Nas ações inspetivas realizadas esta semana, a ASAE apreendeu 4831 peças de uso exclusivo da PSP, entre uniformes, acessórios, distintivos e insígnias, no valor de 53 mil euros. Tudo pronto a ser vendido a polícias. Também instaurou processos de contraordenação por atos de concorrência desleal e uso de marcas ilícitas.
Ilegais têm "melhor qualidade"
O presidente do Sindicato Independente dos Agentes da Polícia, Carlos Torres, admite que os polícias recorrem a fábricas e lojas não autorizadas para comprar o fardamento. Explica, no entanto, que só o fazem devido "à incapacidade da empresa oficial de satisfazer, em tempo útil, as necessidades dos agentes". "A empresa não dispõe de stock e um chapéu de um chefe pode demorar seis meses a ser entregue", exemplifica.
Carlos Torres garante que se as calças, polos e insígnias do uniforme não forem comprados em estabelecimentos não oficiais, os "polícias não podem cumprir as regras do fardamento" e acabam por serem penalizados.
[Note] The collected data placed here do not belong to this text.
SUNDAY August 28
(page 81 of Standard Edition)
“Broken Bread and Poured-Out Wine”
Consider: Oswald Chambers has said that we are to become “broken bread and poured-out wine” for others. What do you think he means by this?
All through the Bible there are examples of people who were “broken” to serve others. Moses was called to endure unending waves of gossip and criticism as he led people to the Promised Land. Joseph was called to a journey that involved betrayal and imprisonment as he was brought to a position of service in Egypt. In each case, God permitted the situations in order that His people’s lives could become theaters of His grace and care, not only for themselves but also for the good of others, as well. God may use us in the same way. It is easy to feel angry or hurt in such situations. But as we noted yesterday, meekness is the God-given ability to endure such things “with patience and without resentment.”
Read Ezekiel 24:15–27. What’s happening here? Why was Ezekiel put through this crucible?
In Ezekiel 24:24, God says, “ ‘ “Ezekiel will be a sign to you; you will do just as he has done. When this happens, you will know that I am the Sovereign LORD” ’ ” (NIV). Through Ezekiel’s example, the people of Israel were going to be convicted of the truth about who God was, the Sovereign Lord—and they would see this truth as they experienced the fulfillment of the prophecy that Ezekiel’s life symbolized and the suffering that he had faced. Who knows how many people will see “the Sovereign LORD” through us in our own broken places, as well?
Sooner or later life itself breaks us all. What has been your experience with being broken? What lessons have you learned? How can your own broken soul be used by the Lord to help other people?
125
Por outro lado, sustenta, o fardamento do mercado negro "tem, por vezes, mais qualidade do que aquele que é adquirido oficialmente".
Em 2016, uma portaria do Governo implementou a obrigatoriedade de os polícias comprarem todo o fardamento através de uma plataforma eletrónica. Contudo, este projeto só ficou concluído no final de 2018, já após a PSP ter celebrado um contrato com a Latino, confeção que passou a ser responsável por toda a produção de vestuário policial.
PSP informada
Confrontada pelo JN, a Direção Nacional da PSP foi parca em palavras. "A PSP teve conhecimento atempado da operação da ASAE, bem como da nota de imprensa que aquele organismo difundiu", disse apenas.
Atrasos nas entregas desde o início
Os polícias queixaram-se dos prazos de entrega logo que passou a ser obrigatório comprar a farda na plataforma eletrónica. Tal como o JN avançou, em maio de 2019, os agentes lamentavam, igualmente, a qualidade das peças de vestuário produzidos pela Latino. Mangas de camisola com diferentes tamanhos, tecido pouco resistente e até golas defeituosas de polos foram algumas das reclamações recolhidas pelo JN. A PSP desvalorizou as queixas e garantiu que das 18 440 peças expedidas através da plataforma até essa data só menos de 1% tinha sido alvo de reclamações.
218 euros é o valor aproximado de uma farda completa de um polícia. Este montante inclui polo, calças, botas, casaco e barrete usados por um agente no dia a dia.